After the ICC acquitted Laurent Gbagbo of crimes against humanity, the fear of renewed violence in Ivory Coast is growing.
The roads to peace in Ivory Coast and Liberia have been quite similar. In both cases, external forces and the arrest of political figures responsible for the escalation of violence have played a pivotal role in the return to normalcy after years of civil war.
In its Global Findings, the Bertelsmann Transformation Index (BTI) 2018 laudably addresses the peaceful development in both West African countries: “While violence has dramatically escalated in Syria or Yemen, also good post-conflict management in Côte d’Ivoire or Liberia can be recorded, further away from and possibly less noticed by Europe.” But now at least, the successful Ivorian path toward peace is in danger as the International Criminal Court in The Hague failed to prosecute for war crimes and acquitted former President Laurent Gbagbo on January 15.
External peacekeeping intervention in both West African countries comprised three key players. These included a Western power with close historical links to the country — France in Ivory Coast and the United States in Liberia — as well as regional and international peacekeeping missions.
France was the first to intervene in Ivory Coast following a coup attempt in September 2002, when rebels tried to topple President Gbagbo, who came to power after a disputed election two years earlier. The country is the economic engine in Francophone West Africa and its collapse would likely have had repercussions well beyond its borders. Facilitated by the ongoing presence of a French military base and bilateral defense accords, France was keen to stop fighting through rapid intervention in one of its most important former colonies by creating a buffer zone between the rebel-held north and the government-controlled south.
France provided a rapid reaction force and logistical, human and financial support to the peacekeeping force of the Economic Community of West African States (ECOWAS) and UN peacekeeping missions. It also helped the rebels and the United Nations Operation in Côte d’Ivoire (UNOCI) to forcibly remove Gbagbo from power in April 2011, after he had refused to admit his electoral defeat in late 2010.
Similarly, the US played a significant role in bringing the devastating civil war in Liberia to an end. It managed to force President Charles Taylor, a former warlord, to resign and go into exile in Nigeria in August 2003. Taylor’s resignation was the precondition for the US deployment of a joint task force to Liberia, which helped ECOWAS forces to defeat the rebel group, Liberians United for Reconciliation and Democracy, and end fighting.

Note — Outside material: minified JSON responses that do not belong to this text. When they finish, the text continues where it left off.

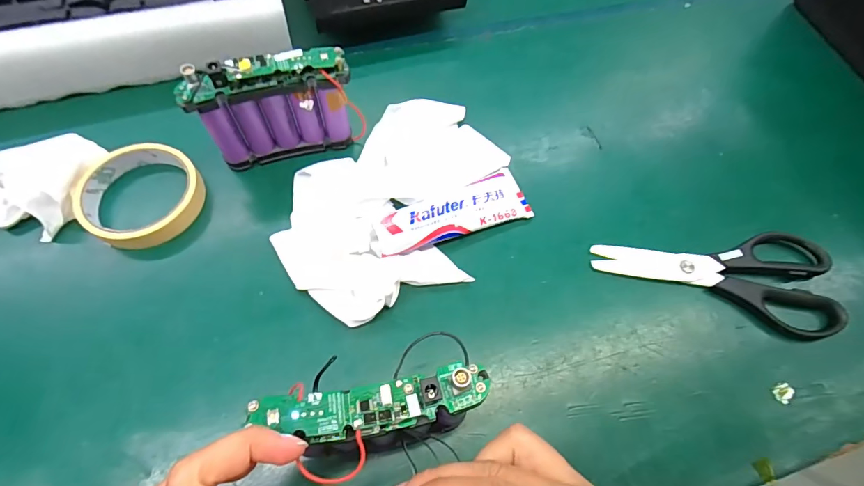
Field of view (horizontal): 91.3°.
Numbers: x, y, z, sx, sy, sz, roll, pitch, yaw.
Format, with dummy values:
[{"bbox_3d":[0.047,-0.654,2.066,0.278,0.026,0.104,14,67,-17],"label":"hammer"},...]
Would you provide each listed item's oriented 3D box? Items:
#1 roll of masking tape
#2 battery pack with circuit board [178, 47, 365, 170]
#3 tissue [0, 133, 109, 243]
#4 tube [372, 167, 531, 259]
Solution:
[{"bbox_3d":[-0.234,-0.040,0.339,0.090,0.023,0.085,1,64,-2],"label":"roll of masking tape"},{"bbox_3d":[-0.120,-0.104,0.333,0.115,0.091,0.021,-15,66,-10],"label":"battery pack with circuit board"},{"bbox_3d":[-0.310,-0.049,0.332,0.076,0.036,0.086,5,64,-1],"label":"tissue"},{"bbox_3d":[0.016,-0.026,0.339,0.133,0.016,0.043,-15,89,-19],"label":"tube"}]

The Bush administration is also thought to have pressured Nigeria to return Taylor to Liberia in March 2006, where he was apprehended and handed over to the Special Court for Sierra Leone (SCSL). Apart from fighting in Liberia, Taylor was heavily implicated between 1996 and 2002 in the civil war in neighboring Sierra Leone.
Despite all their shortcomings, regional ECOWAS peacekeeping operations — ECOMOG in Liberia and ECOMICI in Ivory Coast — granted legitimacy to the external intervention. For instance, Gbagbo’s supporters criticized France’s “neocolonialist” interventionism and demanded “an African solution to an African problem.”
Meanwhile, the UN peacekeeping missions — UNMIL in Liberia and UNOCI in Ivory Coast — stayed in the two countries well beyond the end of the conflict to prevent the resumption of fighting. After several extensions, UNOCI’s mandate ended in June 2017, while UNMIL extended its presence in Liberia until March 2018.
In May 2012, the SCSL sentenced Taylor to 50 years in prison for crimes against humanity and war crimes committed during the civil war in Sierra Leone. In January 2016, the International Criminal Court opened a trial against Gbagbo and his right-hand man and militia leader, Charles Blé Goudé, whose xenophobic “Ivoirité” policies precipitated the country’s descent into a civil conflict.
The removal of Taylor and Gbagbo from the domestic political scene has doubtlessly helped to pacify the two countries and allowed them to conduct free and fair elections. Liberia is one step ahead of Ivory Coast as it witnessed in December 2017 the first change of power since the end of the civil war. Former professional footballer George Weah of the Congress for Democratic Change defeated Joseph Boakai of the Unity Party. Such a test still awaits Ivory Coast in 2020, when President Alassane Ouattara’s second and last presidential mandate expires. If Gbagbo and Blé Goudé return to Ivory Coast and take part in the presidential election, it is likely that old enmities will flare up.
Simmering tensions still undermine peace
As the BTI country reports for Ivory Coast and Liberia rightly contend, reconciliation has been incomplete and ethnic tensions and cleavages between the “indigenous population” and immigrants, which were driving the conflict, persist in both countries. In Ivory Coast, many southerners still perceive northerners, including Ouattara, as foreign. This is because northerners share ethnic and religious affiliations with numerous immigrants from neighboring countries, especially Burkina Faso, Mali and Guinea, who had come to Ivory Coast during the economic boom after independence.
Gbagbo’s supporters also resent that the judiciary has applied “victor’s justice” by overwhelmingly prosecuting only those close to the former president for crimes committed during the civil conflict. As for Liberia, the fact that former warlord Prince Johnson is now a senator and ran for president in the 2011 vote underscores the ineffectiveness of the Truth and Reconciliation Commission. Johnson was Taylor’s ally in the early stages of the civil war and was responsible for the abduction and torturing to death of President Samuel Doe in 1990.
However, Liberia has been somewhat successful in taming ethnic tensions by more inclusive recruitment to civil service positions, whereas in Ivory Coast, Gbagbo’s allies have been practically absent from the political and public spheres. In addition, Ouattara’s insistence on a unified Rally of Houphouetists for Democracy and Peace (RHDP) party has prompted the Democratic Party of Ivory Coast (PDCI) — his Rally of Republicans’ (RDR) main partner in the ruling coalition — to exit the RHDP, exacerbating ethno-political divisions.
Unless these simmering identity cleavages are properly addressed, the risk of violence returning will remain. This is particularly the case in Ivory Coast, where the forthcoming presidential election is already stoking tensions and Gbagbo is now free to return to the political sphere. However, the likely intervention of external players in the event of an escalation of violence will most probably prevent the situation from spiraling out of control.
The views expressed in this article are the author’s own and do not necessarily reflect Fair Observer’s editorial policy.